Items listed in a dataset
= Beginning of Section =
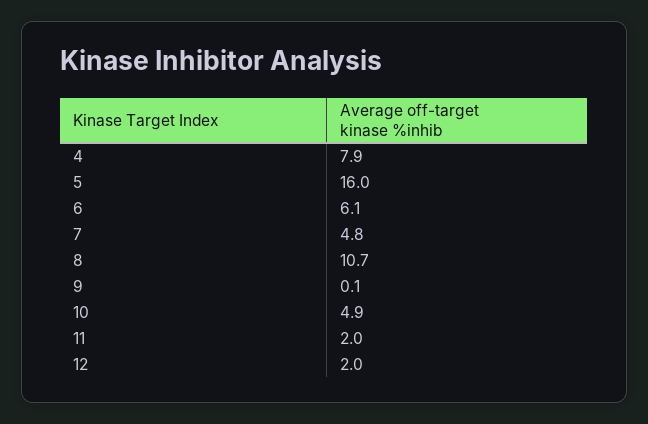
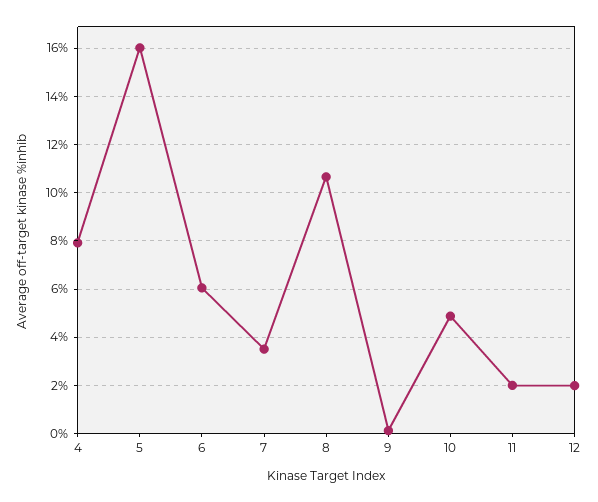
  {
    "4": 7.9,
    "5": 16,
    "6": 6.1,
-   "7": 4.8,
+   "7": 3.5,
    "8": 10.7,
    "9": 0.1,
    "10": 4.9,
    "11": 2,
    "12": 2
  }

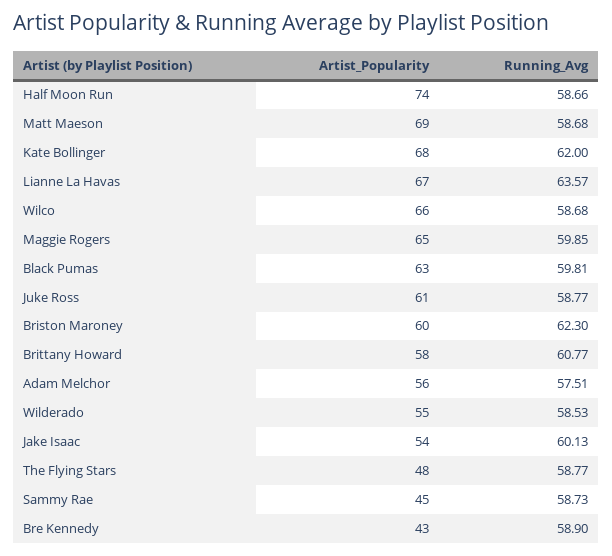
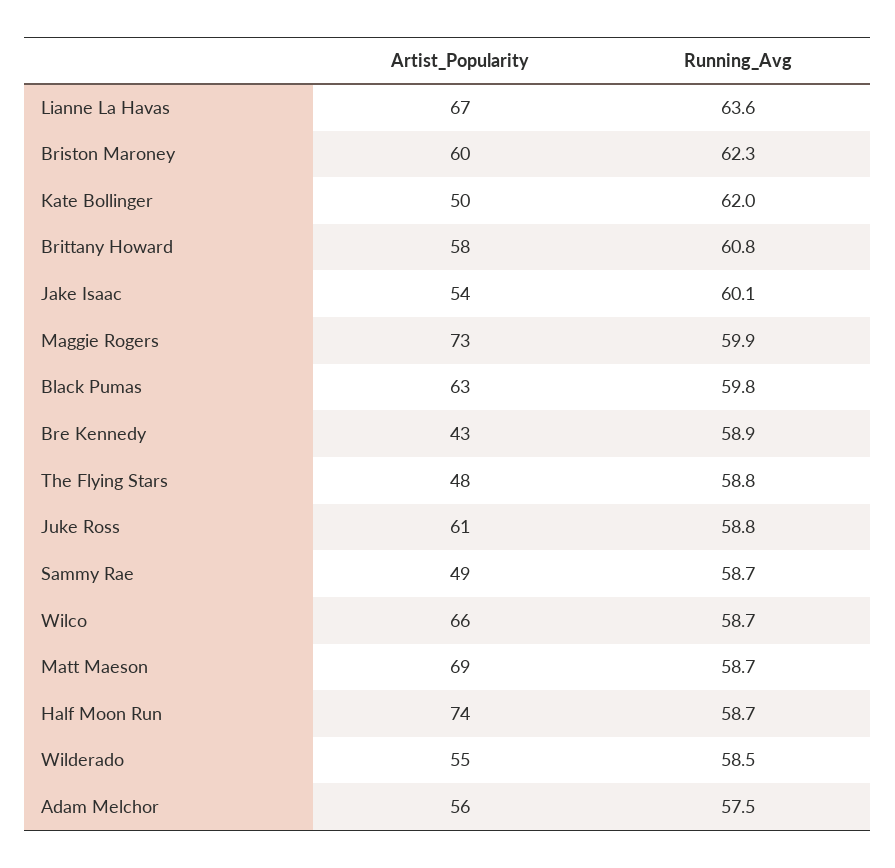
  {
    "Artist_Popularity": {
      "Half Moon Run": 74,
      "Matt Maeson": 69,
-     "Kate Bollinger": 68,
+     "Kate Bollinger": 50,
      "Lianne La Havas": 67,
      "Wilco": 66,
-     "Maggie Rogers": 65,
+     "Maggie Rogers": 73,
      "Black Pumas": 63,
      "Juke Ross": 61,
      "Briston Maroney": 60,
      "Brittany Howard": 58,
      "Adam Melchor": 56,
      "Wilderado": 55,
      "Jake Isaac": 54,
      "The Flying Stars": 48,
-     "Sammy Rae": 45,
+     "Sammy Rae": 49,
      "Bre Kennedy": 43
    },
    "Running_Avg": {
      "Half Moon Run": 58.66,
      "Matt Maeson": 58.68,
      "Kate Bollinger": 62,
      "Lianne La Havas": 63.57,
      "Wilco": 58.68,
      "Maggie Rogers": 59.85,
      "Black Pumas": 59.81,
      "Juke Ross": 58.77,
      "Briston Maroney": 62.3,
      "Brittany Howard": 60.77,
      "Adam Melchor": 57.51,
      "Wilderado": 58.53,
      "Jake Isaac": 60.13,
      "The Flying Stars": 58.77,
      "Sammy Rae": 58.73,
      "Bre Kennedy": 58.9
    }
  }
= End of Section =
Instructions for the task:
Which lines above contain the word "Lianne"? Show each of them.

Task output:
      "Lianne La Havas": 67,
      "Lianne La Havas": 63.57,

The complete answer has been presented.